Six Windows Zero Days Patched As Part of June Patch Tuesday
Microsoft fixed 50 vulnerabilities this week, including six zero days in Windows components currently being exploited in the wild.
In what’s becoming a banner year for zero days, Microsoft gave administrators six new ones to fix in its software yesterday.
As is Windows admins didn’t already have enough on their plates this year, the company reiterated that attackers are already exploiting the vulnerabilities in the wild and that defenders should prioritize fixing the issues as soon as possible.
By some counts, there's been at least 41 zero days uncovered so far in 2021. Not just in Microsoft products, but in Apple, VMware, and Adobe products, not to mention Android vulnerabilities impacting Qualcomm GPU and Arm components.
Google's Project Zero, the company's team tasked with rooting out zero-day bugs, has been keeping a spreadsheet of zero-day exploits detected in the wild that includes most of those 41 but omits several due to their scope. It also hasn't been updated to reflect yesterday's vulnerabilities, patched as part of Microsoft's Patch Tuesday updates.
The six vulnerabilities patched on Tuesday were largely elevation of privilege flaws, two of them existing in Microsoft's Microsoft Enhanced Cryptographic Provider, one in the company's Desktop Window Manager, and one in Windows NTFS, Microsoft's journaling file system. The other two bugs include an information disclosure bug in Windows Kernel and a remote code execution bug in Windows HTML component.
Two of the vulnerabilities, the Windows Kernel Information Disclosure vulnerability (CVE-2021-31955) and the NTFS Elevation of Privilege (CVE-2021-31956) were apparently abused as early as April as part of a recent campaign some researchers are dubbing PuzzleMaker.
According to researchers with Kaspersky, using a zero day in the Google Chrome web browser to obtain remote code execution and the two vulnerabilities, attackers were able to elevate privilege and obtain system privileges at some companies in April.

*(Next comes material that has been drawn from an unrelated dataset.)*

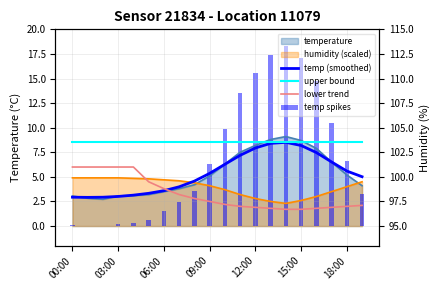

The value of upper bound at 16 is 13.4. True or false?

False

The company, which suggests that victims were likely highly targeted, also said that attackers, once in, dropped a remote shell which allowed them to download and upload files and create processes. On Microsoft’s CVE pages for the bugs, Kaspersky's Boris Larin, a security researcher at the company, is credited with discovering them.
While not under active attack, it's worth noting that details around another vulnerability, a Windows Remote Desktop Services denial of service (CVE-2021-31968) have been publicly disclosed, meaning exploitation could be imminent.

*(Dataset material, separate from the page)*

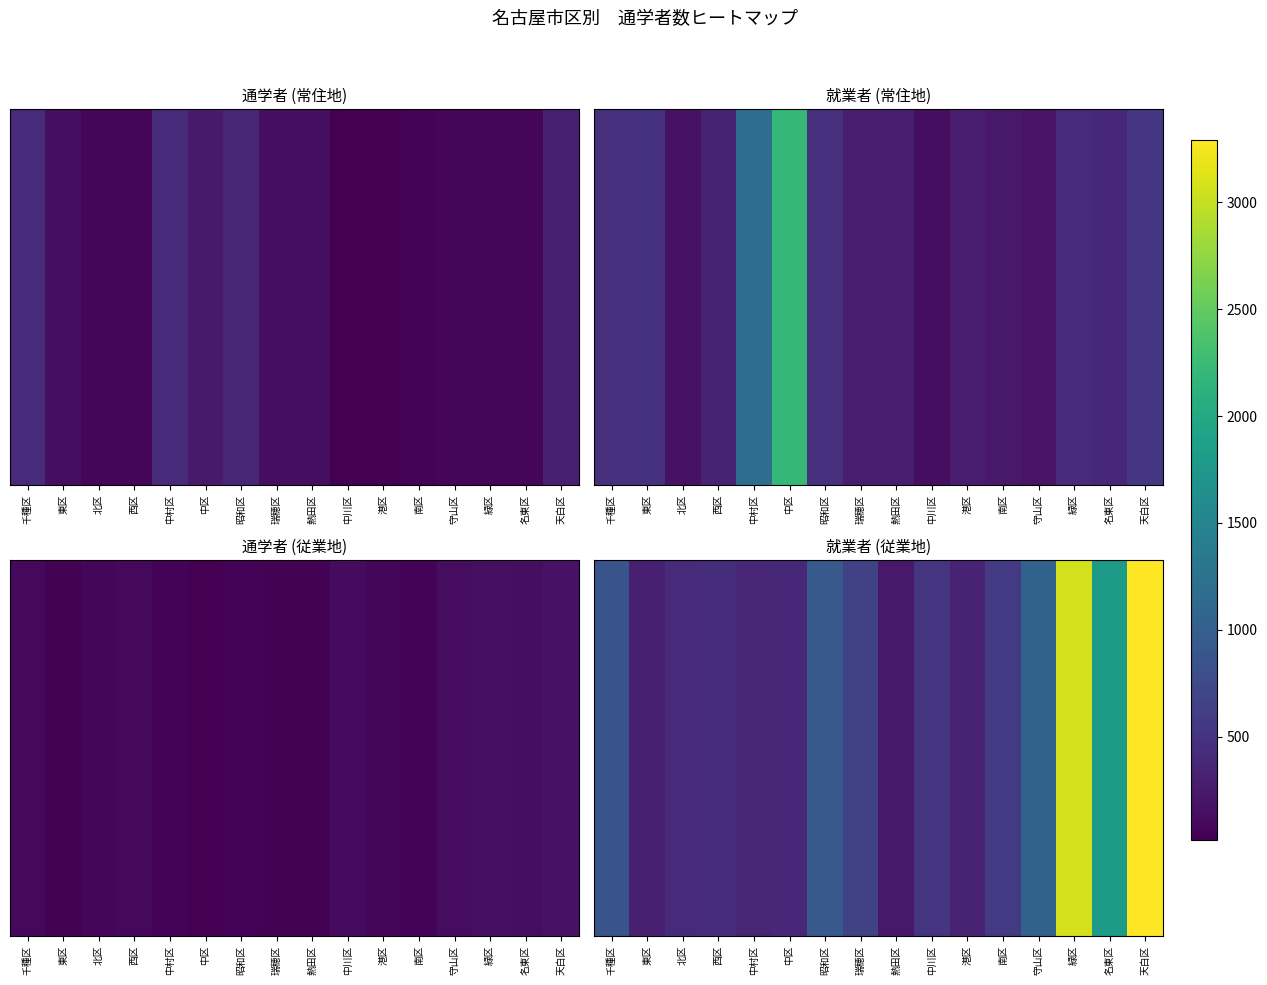

What is the ratio of the value at 瑞穂区 to the value at 港区?

1.9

Also, while not a zero day, experts at the SANS Internet Storm Center are encouraging users to look at two other troubling vulnerabilities, CVE-2021-31962, a vulnerability that could let an attacker bypass Kerberos authentication and CVE-2021-31985, a remote code execution affecting Windows Defender.
While the effectiveness of the Common Vulnerability Scoring System (CVSS) has been debated lately, it's worth noting that the Kerberos bypass was assessed the highest CVSS rating this month, 9.4, higher than any of the scores given to the zero-days. The Windows Defender vulnerability, as SANS points out, requires no authentication and has a low complexity, meaning it could be appealing for some attackers to exploit.
The Zero Day Initiative, which parses through patches issued by Microsoft and Adobe monthly, also stressed that the Kerberos bug should be "given the highest priority."
The zero days were six of the 50 total vulnerabilities patched by Microsoft on Tuesday. Other issues, including vulnerabilities in Microsoft Office, .NET Core & Visual Studio, the Edge browser, Windows Cryptographic Services, SharePoint, Outlook, and Excel, to name a few, were also resolved this week.